Answer these questions from the text on single-quote literals below:
(a) What will the default inferred literal type be for let x = 'a'?
(b) Which languages are listed as precedent for using single quotes for character/scalar literals?
(c) Since which version has the compiler been unable to statically verify the validity of a Character literal?

__Text section__

++++++++++

We propose to adopt the 'x' syntax for all textual literal types, up to and including ExtendedGraphemeClusterLiteral, but not including StringLiteral. These literals will be used to express integer types, Character, Unicode.Scalar, and types like UTF16.CodeUnit in the standard library.

The default inferred literal type for let x = 'a' will be Character. This follows the principle of least surprise, as most users expect '1' + '1' to evaluate to "11" more than 98.

Use of single quotes for character/scalar literals is heavily precedented in other languages, including C, Objective-C, C++, Java, and Rust, although different languages have slightly differing ideas about what a “character” is. We choose to use the single quote syntax specifically because it reinforces the notion that strings and character values are different: the former is a sequence, the later is a scalar (and "integer-like"). Character types also don't support string literal interpolation, which is another reason to move away from double quotes.

One significant corner case is worth mentioning: some methods may be overloaded on both Character and String. This design allows natural user-side syntax for differentiating between the two.

† Since 3.0, the compiler cannot statically verify the validity of a Character literal, as the runtime must call into the system ICU library to determine this. It is still possible for the compiler to rule out character sequences which could not possibly be graphemes.

++++++++++

__The data__
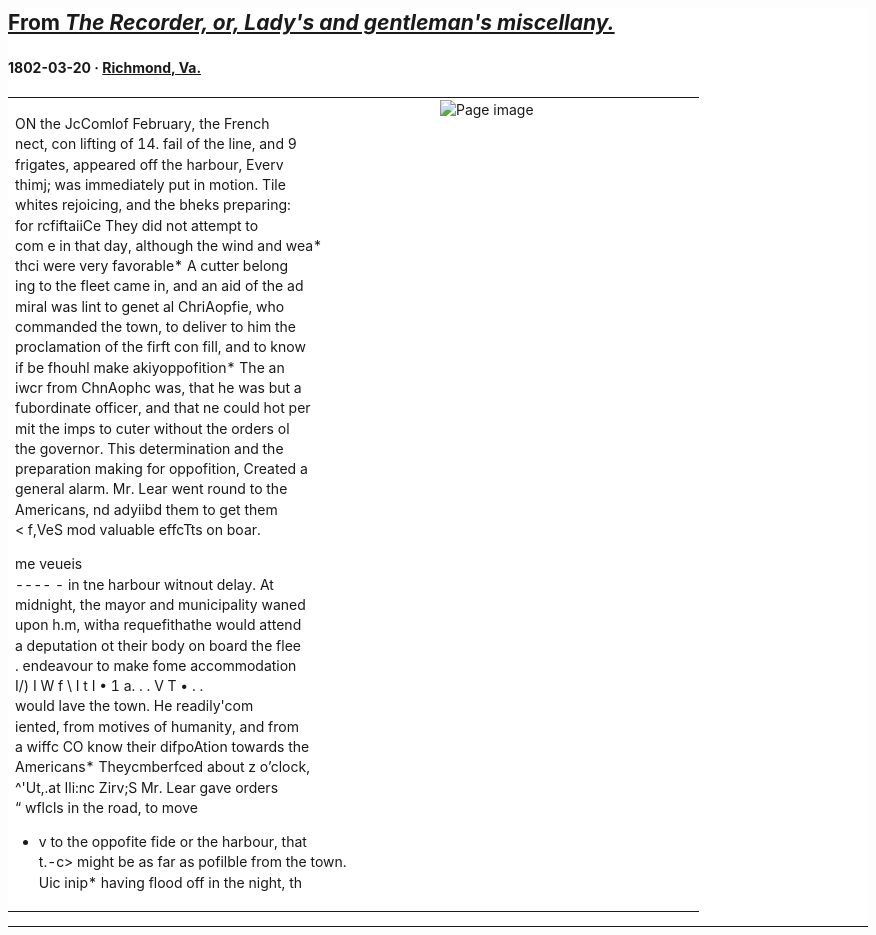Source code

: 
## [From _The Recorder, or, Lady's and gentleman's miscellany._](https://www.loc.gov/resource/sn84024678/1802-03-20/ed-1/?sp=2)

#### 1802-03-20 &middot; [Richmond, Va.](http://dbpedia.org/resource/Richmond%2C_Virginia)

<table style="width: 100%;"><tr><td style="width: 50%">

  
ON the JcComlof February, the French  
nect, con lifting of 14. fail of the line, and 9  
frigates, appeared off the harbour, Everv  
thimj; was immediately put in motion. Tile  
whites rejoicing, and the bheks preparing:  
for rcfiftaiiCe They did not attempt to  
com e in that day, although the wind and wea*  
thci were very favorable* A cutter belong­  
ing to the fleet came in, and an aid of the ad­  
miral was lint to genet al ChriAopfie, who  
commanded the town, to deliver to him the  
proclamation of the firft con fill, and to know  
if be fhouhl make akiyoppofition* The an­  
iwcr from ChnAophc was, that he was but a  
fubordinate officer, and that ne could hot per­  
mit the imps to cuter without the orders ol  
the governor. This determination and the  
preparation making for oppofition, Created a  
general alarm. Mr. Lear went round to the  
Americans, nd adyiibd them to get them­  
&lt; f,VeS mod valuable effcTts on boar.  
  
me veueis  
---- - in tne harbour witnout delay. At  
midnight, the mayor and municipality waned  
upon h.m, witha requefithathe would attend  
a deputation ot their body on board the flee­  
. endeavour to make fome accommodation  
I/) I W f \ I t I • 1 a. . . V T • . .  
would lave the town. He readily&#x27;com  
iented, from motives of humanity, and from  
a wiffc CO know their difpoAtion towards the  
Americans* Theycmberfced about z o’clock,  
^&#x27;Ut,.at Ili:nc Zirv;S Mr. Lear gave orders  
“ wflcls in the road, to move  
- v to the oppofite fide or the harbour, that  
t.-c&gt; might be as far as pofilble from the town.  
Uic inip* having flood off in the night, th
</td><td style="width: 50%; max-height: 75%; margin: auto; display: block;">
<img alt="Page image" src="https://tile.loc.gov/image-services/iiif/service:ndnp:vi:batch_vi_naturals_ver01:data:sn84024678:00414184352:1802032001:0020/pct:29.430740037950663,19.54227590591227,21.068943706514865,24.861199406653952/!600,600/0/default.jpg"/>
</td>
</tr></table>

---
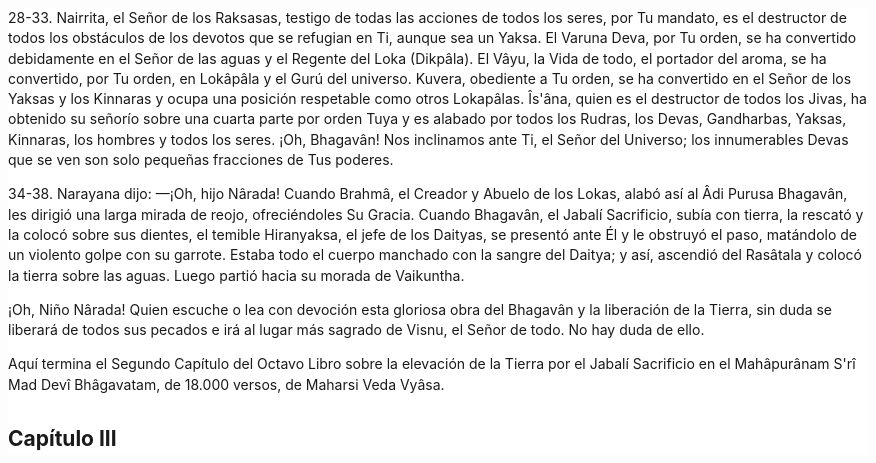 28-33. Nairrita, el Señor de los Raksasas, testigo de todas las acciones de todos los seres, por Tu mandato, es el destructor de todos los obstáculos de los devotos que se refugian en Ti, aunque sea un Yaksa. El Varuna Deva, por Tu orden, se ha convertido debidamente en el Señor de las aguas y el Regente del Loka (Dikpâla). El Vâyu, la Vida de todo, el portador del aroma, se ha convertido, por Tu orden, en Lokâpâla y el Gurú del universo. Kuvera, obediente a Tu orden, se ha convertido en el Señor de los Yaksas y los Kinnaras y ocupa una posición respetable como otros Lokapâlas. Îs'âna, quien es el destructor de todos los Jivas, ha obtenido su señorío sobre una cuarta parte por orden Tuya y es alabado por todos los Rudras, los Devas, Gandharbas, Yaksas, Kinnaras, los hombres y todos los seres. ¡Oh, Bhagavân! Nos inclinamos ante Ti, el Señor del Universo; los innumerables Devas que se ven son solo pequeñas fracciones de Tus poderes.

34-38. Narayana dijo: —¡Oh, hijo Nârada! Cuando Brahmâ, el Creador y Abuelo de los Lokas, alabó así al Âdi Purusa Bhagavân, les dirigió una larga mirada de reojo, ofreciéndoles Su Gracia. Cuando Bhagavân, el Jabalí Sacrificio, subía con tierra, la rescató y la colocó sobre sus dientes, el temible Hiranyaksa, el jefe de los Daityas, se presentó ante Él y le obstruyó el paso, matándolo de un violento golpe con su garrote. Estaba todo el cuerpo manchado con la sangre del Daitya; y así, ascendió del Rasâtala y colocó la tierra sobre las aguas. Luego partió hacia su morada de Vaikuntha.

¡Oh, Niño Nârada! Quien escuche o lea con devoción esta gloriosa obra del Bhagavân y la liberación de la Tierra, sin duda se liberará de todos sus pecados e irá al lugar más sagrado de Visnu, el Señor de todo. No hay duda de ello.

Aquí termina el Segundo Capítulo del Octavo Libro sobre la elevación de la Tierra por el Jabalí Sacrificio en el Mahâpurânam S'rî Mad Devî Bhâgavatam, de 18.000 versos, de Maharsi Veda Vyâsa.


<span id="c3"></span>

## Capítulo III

++++++++++

__Response to the task__
(a) Character.
(b) C, Objective-C, C++, Java, and Rust.
(c) Since 3.0.